Eating feels good. Should we not nourish ourselves? Breastfeeding feels good. Should I not feed my child? Hobbies feel good. Should we not create? Singing and dancing feel good. Should we not enjoy music and dance? Movement feels good. Should we not exercise, work, and walk our dogs? Water feels good. Should we not bathe? Watching things grow feels good. Should we not invest in the future?

We are designed to pursue things that feel good. Your position assumes that things that feel good to you are inherently at the expense of someone else and therefore girls enjoying their sexual sexual selves is dangerous. It is not. We have sex because it feels good, but there are other benefits beyond procreation. It is a key factor to our survival as a species. In binds us together as a cooperative species.

It’s not “leading boys on”. Males enjoy sex too. They benefit from it as well; it’s not some psychological punishment inflicted upon them. Consent and context matter.

Further, males don’t actually have to be present for girls to enjoy their sexual selves. Females don’t have to be present for boys to enjoy their sexual selves. One does not even have to be actively having sex to enjoy your sexual self.

It’s nothing to fear and nothing to hate so long as you keep it healthy and within the bounds of consent.

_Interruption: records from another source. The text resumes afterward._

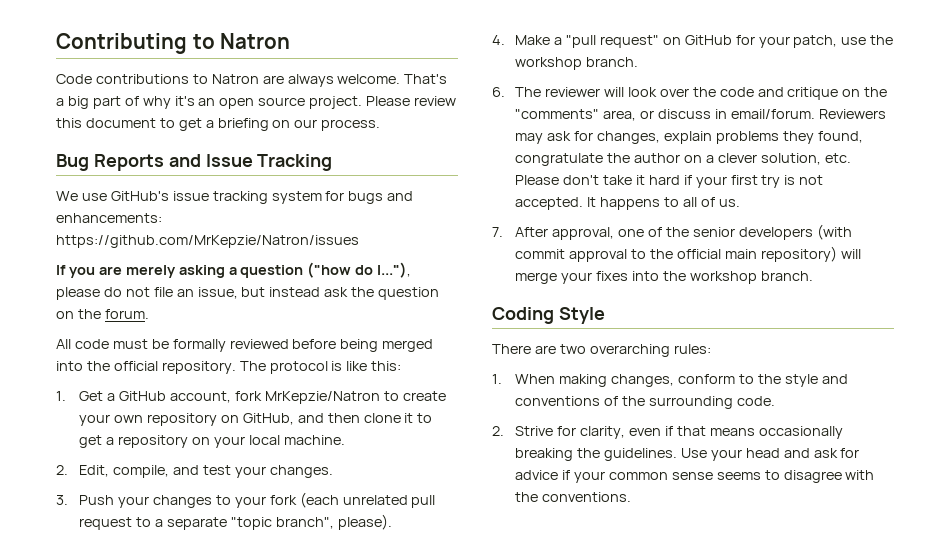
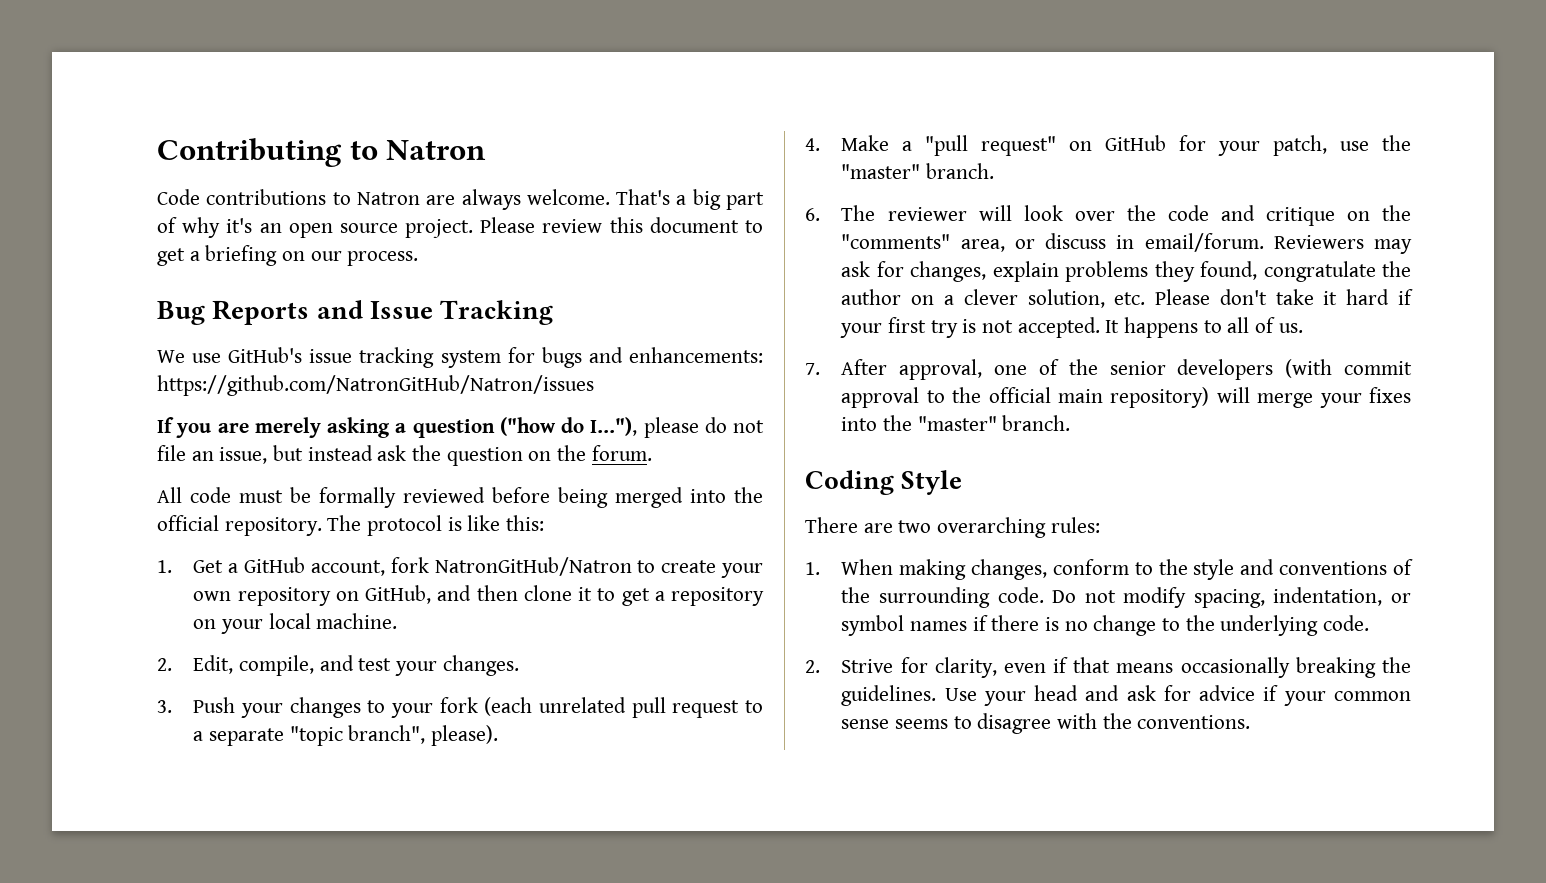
[56,235,359,248] https://github.com/MrKepzie/Natron/issues -> [157,375,594,396] https://github.com/NatronGitHub/Natron/issues
[264,391,380,404] MrKepzie/Natron -> [434,557,632,576] NatronGitHub/Natron
[515,57,583,70] workshop -> [841,164,921,179] "master"
[689,271,757,284] workshop -> [917,416,997,431] "master"
(775, 401) none -> [1052,587,1411,608] [841,615,1370,636] Do not modify spacing, indentation, or symbol names if there is no change to the underlying code.

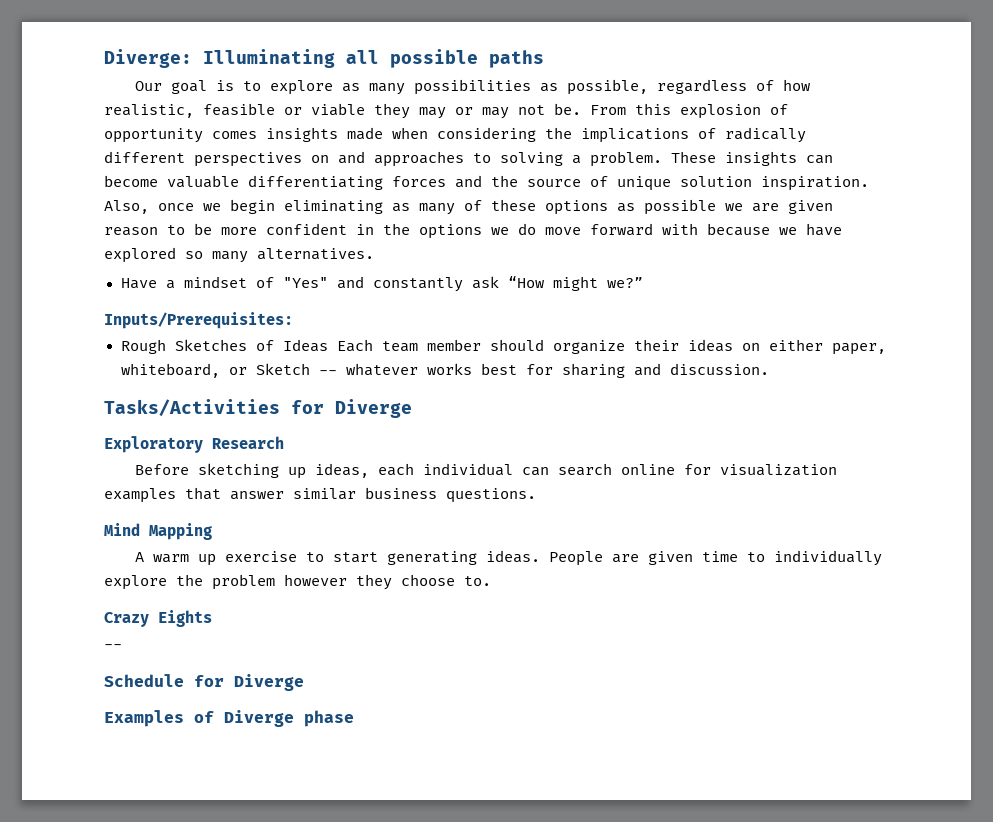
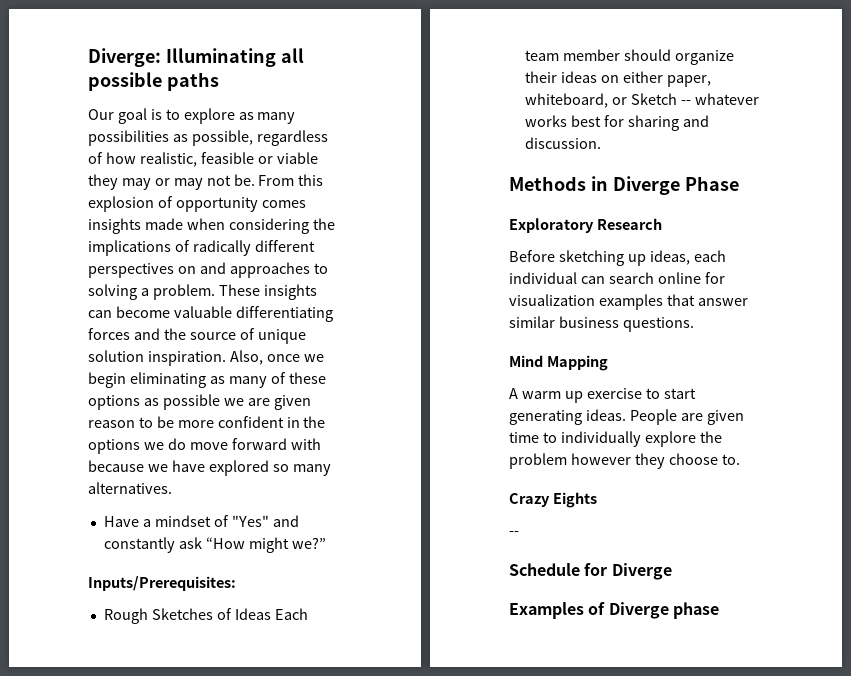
[104,399,412,418] Tasks/Activities for Diverge -> [509,176,739,195] Methods in Diverge Phase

This article was focused on one point in time, the first conversation of many, to a small child on the road to maturity, including sexual maturity. Believe me, there will be other discussions, including appropriateness, moderation, and safety. That’s over this kid’s head right now, he/she is too young to understand. Talk things out your way, too much too soon, and the kid will end up hating himself/herself and his/her body. How is that good for anyone?